They say that admitting there is a problem is the first step to recovery. I am told I have a problem, but I'm not sure I believe that and I'm not sure I am looking for salvation. I'm not a hoarder but will admit to a certain reluctance to throw things away.
My barn shoes had sprung any number of leaks. With the rainy season finally here and the yards full of mud (and a lot of et cetera), I broke down and bought a new pair on my last trip to town. The new shoes look just like the old pair, but are warm and keep my feet dry. And there sat the sad old, broken shoes, covered in barnyard et cetera. It seemed so cold hearted to dump them in the trash bin. They'd worked hard and done their job well. I tend to bond with my shoes. On a shelf high up in the back of the closet, there is a box full of beautiful high heels that I will never wear again but cannot bear to part with. I go through barn shoes at an alarming rate and could easily accumulate a mountain of these used-up shoes and so, reluctantly, I let the old pair go.

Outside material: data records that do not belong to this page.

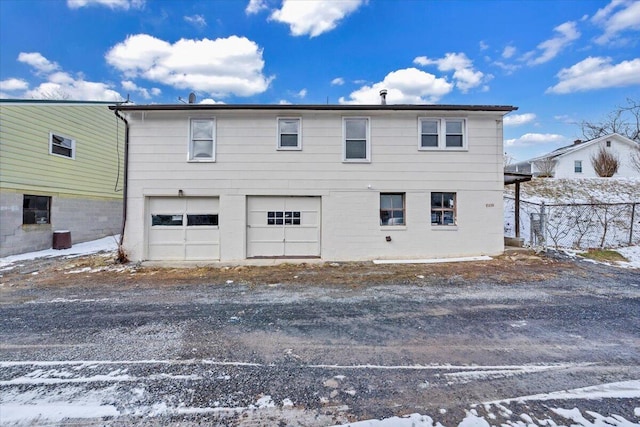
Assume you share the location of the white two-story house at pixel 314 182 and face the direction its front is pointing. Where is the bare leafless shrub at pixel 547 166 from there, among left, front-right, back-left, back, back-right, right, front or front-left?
back-left

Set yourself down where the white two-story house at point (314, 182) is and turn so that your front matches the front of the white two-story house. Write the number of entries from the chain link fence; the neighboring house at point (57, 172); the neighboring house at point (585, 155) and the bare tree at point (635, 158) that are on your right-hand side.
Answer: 1

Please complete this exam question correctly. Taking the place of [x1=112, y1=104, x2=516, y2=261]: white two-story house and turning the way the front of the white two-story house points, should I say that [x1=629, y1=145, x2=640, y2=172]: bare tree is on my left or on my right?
on my left

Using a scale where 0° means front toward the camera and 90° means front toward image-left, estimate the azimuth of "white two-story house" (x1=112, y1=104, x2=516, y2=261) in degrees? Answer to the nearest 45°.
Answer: approximately 0°
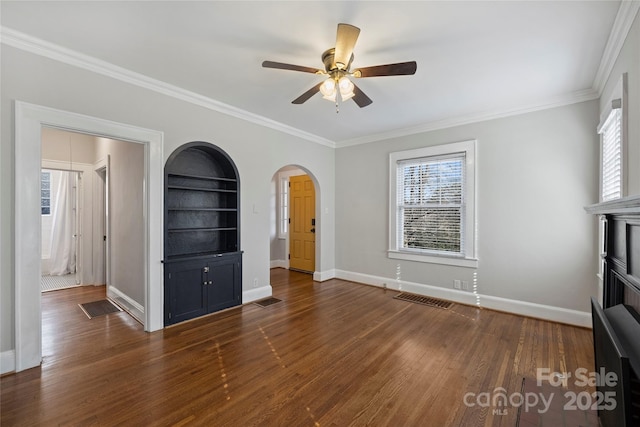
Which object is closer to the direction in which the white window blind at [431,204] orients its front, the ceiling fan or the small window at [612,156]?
the ceiling fan

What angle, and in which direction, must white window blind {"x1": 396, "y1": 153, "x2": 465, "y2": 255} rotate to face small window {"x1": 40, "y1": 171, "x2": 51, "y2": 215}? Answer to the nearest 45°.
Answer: approximately 45° to its right

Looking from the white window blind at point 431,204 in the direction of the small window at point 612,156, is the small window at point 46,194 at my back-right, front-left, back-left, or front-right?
back-right

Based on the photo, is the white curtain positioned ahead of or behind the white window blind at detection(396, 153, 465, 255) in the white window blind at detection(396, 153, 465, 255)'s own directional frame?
ahead

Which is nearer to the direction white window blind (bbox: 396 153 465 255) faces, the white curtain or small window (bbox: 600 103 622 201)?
the white curtain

In the kitchen, I use those sponges with a scratchy pad on one side to wash dishes. I keep a supply under the sink. I use a sponge until there is no more scratch and the sponge hangs in shreds; it still washes the dishes. Like that line in Monty Python and the Holy Grail, "I'm not dead yet!" This drives my daughter batty. I can always tell when she's been at the sink, as the next day I find a new sponge on the counter and no sign of the old ratty but perfectly good one. I think she hides the remains in her purse to take away. I hope she gives it a decent burial.

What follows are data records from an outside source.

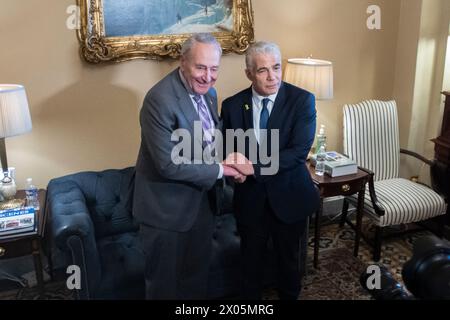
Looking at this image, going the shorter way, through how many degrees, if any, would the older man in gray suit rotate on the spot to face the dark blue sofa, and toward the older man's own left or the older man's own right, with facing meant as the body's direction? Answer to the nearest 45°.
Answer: approximately 180°

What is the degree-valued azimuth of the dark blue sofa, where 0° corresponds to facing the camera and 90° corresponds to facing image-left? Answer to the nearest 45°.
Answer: approximately 315°

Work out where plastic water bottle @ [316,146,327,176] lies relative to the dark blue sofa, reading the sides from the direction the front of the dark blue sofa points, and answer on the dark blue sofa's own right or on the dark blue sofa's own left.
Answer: on the dark blue sofa's own left

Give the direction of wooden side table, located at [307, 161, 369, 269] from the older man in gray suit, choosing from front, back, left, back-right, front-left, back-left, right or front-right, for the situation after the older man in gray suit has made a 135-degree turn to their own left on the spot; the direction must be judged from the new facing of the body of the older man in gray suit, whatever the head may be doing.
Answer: front-right

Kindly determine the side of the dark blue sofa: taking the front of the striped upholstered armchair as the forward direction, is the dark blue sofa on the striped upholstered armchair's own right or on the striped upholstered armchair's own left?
on the striped upholstered armchair's own right

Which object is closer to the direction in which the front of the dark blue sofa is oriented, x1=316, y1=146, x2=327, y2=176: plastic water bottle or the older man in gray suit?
the older man in gray suit

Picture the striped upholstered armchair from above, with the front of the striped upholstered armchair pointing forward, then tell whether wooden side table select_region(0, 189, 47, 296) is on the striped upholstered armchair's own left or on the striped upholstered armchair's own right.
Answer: on the striped upholstered armchair's own right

California recently passed a ban on plastic bags from the grocery store. Not to worry. I will not go without. I have a lifetime supply in a barrel-size (plastic) bag. I will have the corner on the black-market for those who need a plastic-bag fix. I don't throw them willy-nilly out there to destroy the environment, but there are those things for which nothing but a plastic bag will do; used cat litter being one, and I'm sure Trash Guy would agree.
Years ago I cancelled all my magazine subscriptions. I had to. I'd run out of space to keep the ever-growing collection of every issue of every magazine I had. I'd give a new addition a quick once-over when it arrived, then set it aside for some future day when I'd have time to read the articles and cut out recipes and/or projects. There are shelves and drawers everywhere in the house stacked with magazines still awaiting my attention. I could fill a landfill with unread magazines.
I will not address the issue of books. Books, to me, are like children and animals: once you have them, they are yours for the duration.
Again, while I'm not yet ready to say I have a problem, when I am ready to take that first step, I'll take it in a new pair of shoes.